▶ **How to complete this task**
Restate the listing below word for word, omitting any images.

┄┄┄┄┄┄┄┄┄┄

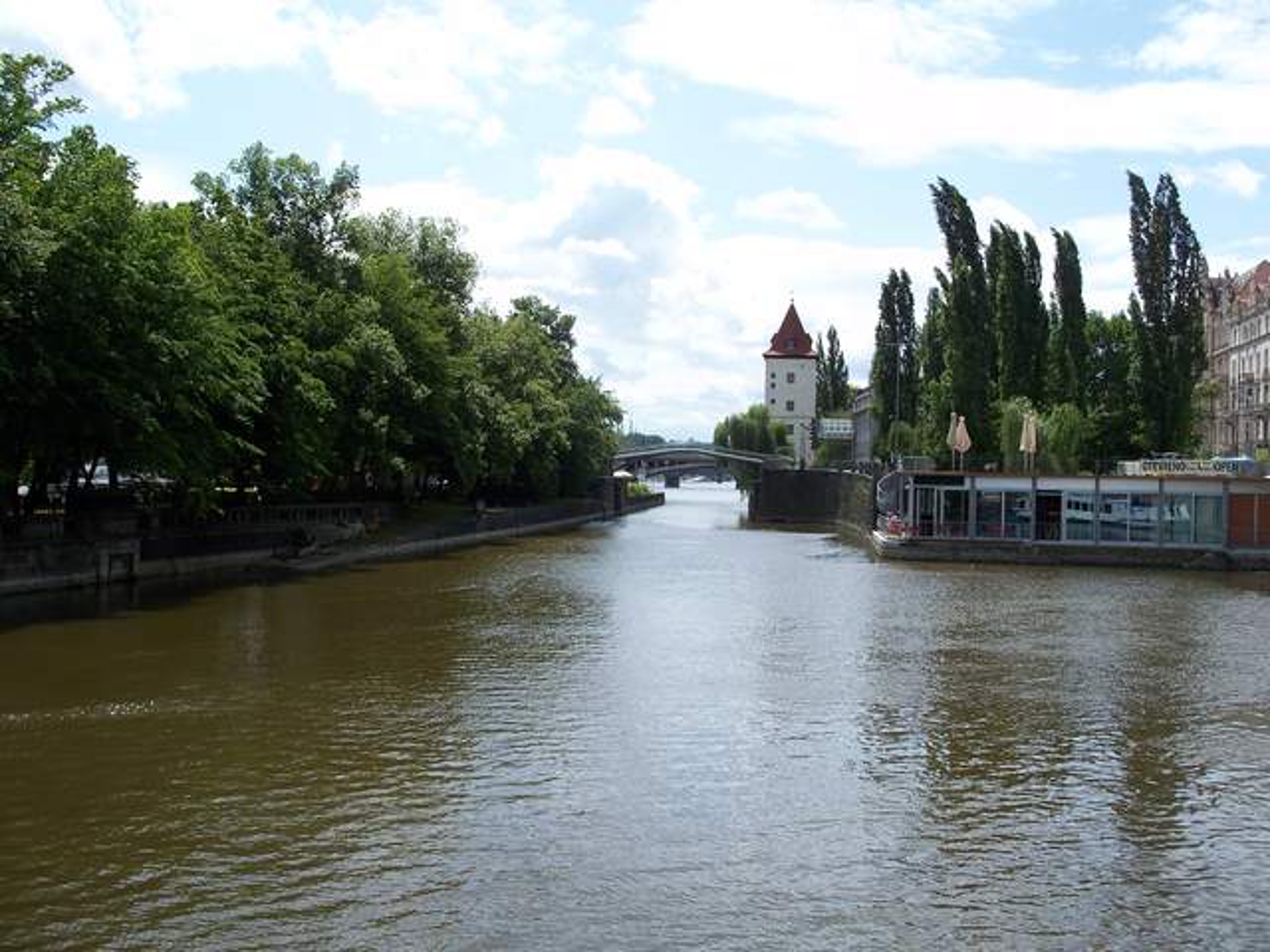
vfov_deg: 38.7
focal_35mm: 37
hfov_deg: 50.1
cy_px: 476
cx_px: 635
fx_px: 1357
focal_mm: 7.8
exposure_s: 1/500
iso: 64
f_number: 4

┄┄┄┄┄┄┄┄┄┄

▶ **Exercise answer**
vfov_deg: 38.7
focal_35mm: 37
hfov_deg: 50.1
cy_px: 476
cx_px: 635
fx_px: 1357
focal_mm: 7.8
exposure_s: 1/500
iso: 64
f_number: 4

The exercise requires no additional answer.